Skillet Potatoes
This recipe is from a cookbook titled Campbell's Creative Cooking With Soup, printed in 1985. As you read this recipe, the ingredients list will have Options and you can choose an option from the list below the ingredients. This recipe sounds very good, on my to make and taste list.
Ingredients
- 3 tablespoons butter
- 1 cup Vegetable 1 Option
- ½ cup Vegetable 2 Option
- 2 cloves garlic, minced
- 1 can condensed chicken broth, (10½ oz / 298 g)
- ¼ cup water
- 4 cups potatoes, cubed
- 1 cup carrot, julienned
- Seasoning Option
- Garnish Option
OPTIONS
Vegetable 1 - Use 1 Item
- celery, sliced
- frozen green beans, French cut, thawed
- mushrooms, sliced
- tomatoes, diced
Vegetable 2 - Use 1 Item
- onion, diced
- spring onion, green and white parts, sliced
- leek, chopped
- green bell pepper, diced
Seasoning - Use 1 Item
- ⅛ teaspoon black pepper
- ¼ teaspoon dried thyme, crushed
- ⅛ teaspoon dry mustard
- ⅛ teaspoon crushed red pepper flakes
Garnish - Use 1 Item
- fresh parsley, chopped
- fresh chives, chopped
- sesame seeds, toasted
- pimento, jarred, chopped
Instructions
- Melt the butter in a large non stick pan, when hot, add Vegetable 1 and Vegetable 2 Options, and the garlic. Cook until the vegetables are tender, stirring occasionally.
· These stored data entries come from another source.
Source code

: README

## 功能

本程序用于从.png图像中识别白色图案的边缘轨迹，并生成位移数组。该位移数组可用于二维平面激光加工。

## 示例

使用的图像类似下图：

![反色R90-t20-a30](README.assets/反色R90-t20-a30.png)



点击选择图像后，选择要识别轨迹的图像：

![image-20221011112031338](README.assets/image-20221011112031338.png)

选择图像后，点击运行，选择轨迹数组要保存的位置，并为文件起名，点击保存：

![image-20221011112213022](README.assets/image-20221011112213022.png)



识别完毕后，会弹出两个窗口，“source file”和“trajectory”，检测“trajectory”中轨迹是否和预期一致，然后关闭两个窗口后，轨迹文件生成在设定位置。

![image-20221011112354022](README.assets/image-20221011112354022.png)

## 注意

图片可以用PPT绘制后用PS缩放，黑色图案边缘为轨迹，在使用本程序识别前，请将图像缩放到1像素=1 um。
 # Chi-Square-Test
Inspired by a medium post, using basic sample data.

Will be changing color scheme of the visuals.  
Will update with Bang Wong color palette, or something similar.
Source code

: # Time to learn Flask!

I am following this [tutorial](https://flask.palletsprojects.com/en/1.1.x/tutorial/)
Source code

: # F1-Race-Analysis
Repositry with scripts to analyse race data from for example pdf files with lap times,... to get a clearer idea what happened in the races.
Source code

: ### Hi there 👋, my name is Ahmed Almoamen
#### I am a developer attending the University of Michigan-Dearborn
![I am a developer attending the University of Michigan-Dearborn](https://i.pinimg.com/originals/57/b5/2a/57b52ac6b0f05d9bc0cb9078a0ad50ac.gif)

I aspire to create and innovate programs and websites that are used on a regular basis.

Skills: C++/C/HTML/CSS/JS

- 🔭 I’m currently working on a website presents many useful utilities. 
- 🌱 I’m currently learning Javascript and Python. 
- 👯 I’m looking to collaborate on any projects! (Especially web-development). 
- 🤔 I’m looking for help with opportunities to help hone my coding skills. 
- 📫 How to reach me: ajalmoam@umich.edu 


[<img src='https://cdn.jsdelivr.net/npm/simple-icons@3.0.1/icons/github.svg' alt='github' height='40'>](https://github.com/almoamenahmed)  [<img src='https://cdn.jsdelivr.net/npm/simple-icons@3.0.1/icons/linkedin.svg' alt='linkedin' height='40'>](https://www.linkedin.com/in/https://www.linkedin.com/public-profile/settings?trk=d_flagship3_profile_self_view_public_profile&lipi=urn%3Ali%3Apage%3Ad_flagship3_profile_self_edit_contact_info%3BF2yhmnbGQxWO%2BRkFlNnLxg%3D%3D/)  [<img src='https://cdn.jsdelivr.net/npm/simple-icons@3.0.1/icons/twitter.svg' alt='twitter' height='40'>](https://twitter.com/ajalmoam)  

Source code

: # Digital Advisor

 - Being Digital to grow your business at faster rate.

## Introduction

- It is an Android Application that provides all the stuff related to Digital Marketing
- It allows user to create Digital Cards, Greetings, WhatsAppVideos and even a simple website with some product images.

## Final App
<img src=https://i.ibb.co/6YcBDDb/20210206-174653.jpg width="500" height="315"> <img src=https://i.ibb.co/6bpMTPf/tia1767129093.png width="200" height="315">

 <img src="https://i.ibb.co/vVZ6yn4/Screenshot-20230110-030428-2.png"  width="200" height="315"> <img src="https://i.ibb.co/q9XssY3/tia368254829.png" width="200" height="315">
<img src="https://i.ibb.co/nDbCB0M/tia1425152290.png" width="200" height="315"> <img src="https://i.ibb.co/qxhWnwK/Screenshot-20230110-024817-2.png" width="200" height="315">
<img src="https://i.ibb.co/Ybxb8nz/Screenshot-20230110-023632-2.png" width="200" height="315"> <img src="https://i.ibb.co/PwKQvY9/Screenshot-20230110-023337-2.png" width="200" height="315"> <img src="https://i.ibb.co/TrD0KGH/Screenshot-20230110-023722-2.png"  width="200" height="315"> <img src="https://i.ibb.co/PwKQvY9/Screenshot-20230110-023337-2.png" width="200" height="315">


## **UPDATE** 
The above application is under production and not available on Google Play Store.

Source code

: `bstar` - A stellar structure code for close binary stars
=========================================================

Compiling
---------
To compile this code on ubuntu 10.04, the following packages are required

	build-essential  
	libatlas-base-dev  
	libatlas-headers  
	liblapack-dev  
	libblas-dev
- To the pan, add the broth, water, potatoes, carrot, and Seasoning Option. Bring to a boil then reduce to low. Cover and simmer 15 minutes or until potatoes are fork tender.
- Uncover and increase heat to medium and simmer 5 minutes or until the broth has slightly thickened, stir often.
- Sprinkle with the Garnish Option, serve as a side dish and enjoy.